Леонид Моисеевич поправил сбившуюся набок бороду, разложил ее по груди редким веером, поднялся с колен и ответил обстоятельно, показав, что сумел заглянуть в мысли Егора:

— Да, я попал сюда в тридцать седьмом. Когда никто и не мечтал о таких игрушках. Но потом я увидел одну — когда у вас появился магазин «Детский мир». Мне приносили пациенты. Кто вагончик, кто — домик. Я собрал этот мирок, мой собственный. Но в последние годы вагончики пропали. Видно, их не осталось в «Детском мире». За ними надо ехать в Лейпциг.

— Куда?

— В Германию, в город Лейпциг. Там их изготавливают, и, говорят, там есть специальный магазин не то на улице Карла Маркса, не то на площади Димитрова.

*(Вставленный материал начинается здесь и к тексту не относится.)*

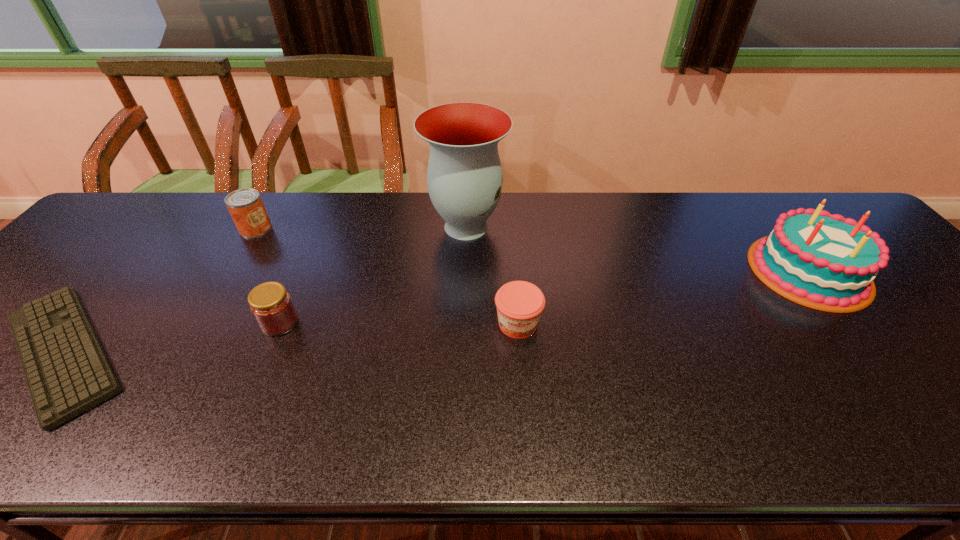
This screenshot has width=960, height=540. In order to click on vacant space in between the can and the vase in this screenshot , I will do `click(361, 227)`.

Identify the location of empty space between the tallest object and the fourth object from right to left. Image resolution: width=960 pixels, height=540 pixels. (372, 274).

Where is `vacant space in between the left jam and the rightmost object`? This screenshot has height=540, width=960. vacant space in between the left jam and the rightmost object is located at coordinates (544, 296).

Find the location of a particular element. The width and height of the screenshot is (960, 540). empty space between the second tallest object and the right jam is located at coordinates (663, 298).

This screenshot has height=540, width=960. In order to click on free space between the left jam and the right jam in this screenshot , I will do `click(398, 323)`.

In order to click on object that is the third closest to the shortest object in this screenshot , I will do `click(464, 176)`.

Identify which object is located as the fifth nearest to the leftmost object. Please provide its 2D coordinates. Your answer should be formatted as a tuple, i.e. [(x, y)], where the tuple contains the x and y coordinates of a point satisfying the conditions above.

[(823, 261)]

Identify the location of free spot that satisfies the following two spatial constraints: 1. on the front side of the second tallest object; 2. on the right side of the can. (230, 271).

Where is `free region that satisfies the following two spatial constraints: 1. on the back side of the can; 2. on the right side of the tallest object`? This screenshot has width=960, height=540. free region that satisfies the following two spatial constraints: 1. on the back side of the can; 2. on the right side of the tallest object is located at coordinates (256, 227).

— А разве у вас тут есть Германия?

— Земля круглая. У нас есть и Австралия, только я не уверен, живут ли в Австралии люди. Хотя почему бы и не жить им — ведь несчастных и загнанных людей достаточно во всем мире. К сожалению, связей с другими странами у нас почти нет. Из-за шуток природы. Природа не разрешает нашему миру иметь автомобили или самолеты. Пробовали туда отправиться на воздушном шаре… Но беда в том, что люди, пожившие здесь несколько лет, становятся иными. Кровь в их жилах сменяется питательной смесью и становится холоднее на шесть градусов. Мы ведь не теплокровные млекопитающие, как можно предположить по внешнему виду. Попробуйте мою руку — чувствуете, какая холодная? Нет, это не возраст. Просто черепахи и крокодилы долго живут. Мы тоже бесконечно живем, потому что окружающая температура здесь постоянна. Ты понял?

— И это будет со мной?

— Обязательно будет. И даже вся кровь младенцев тебе не поможет.

При том Леонид Моисеевич недобро усмехнулся.

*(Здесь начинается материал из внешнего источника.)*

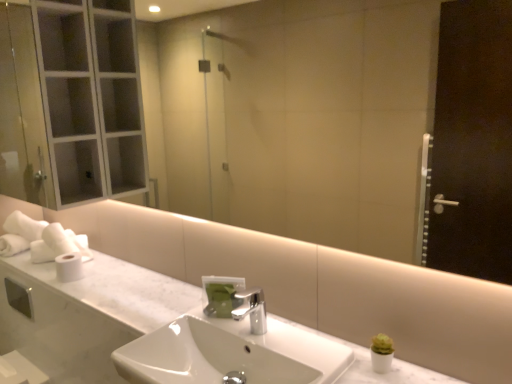
Question: Can you confirm if polished metallic faucet at center is thinner than white matte toilet paper at left, which ranks as the 1th toilet paper in front-to-back order?

Choices:
 (A) no
 (B) yes

Answer: (A)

— Я не хотел бы сам стать таким, — голосом воспитанного мальчика ответил Егор.

— Кошмар, — сказал доктор. — Но еще хуже было испытать страх, овладевший в новогоднюю ночь доктором медицины, профессором Рубинштейном, когда за мной пришли. Я был согласен на все…

Доктор смущенно поморщился и пошел за занавеску посмотреть, как себя чувствует Люська.

Вернулся он через минуту.

— Все в порядке, — сказал он и улыбнулся. Щечки у доктора были в голубых жилках сосудов. — Все в порядке, вы можете соорудить воздушный шар и лететь на нем в Лейпциг, если город Лейпциг существует. Наша беда в том, что за Минском начинается болотный пустырь. Оттуда не возвращаются. Говорят, в тех болотах живут страшные твари, которые пожирают путников.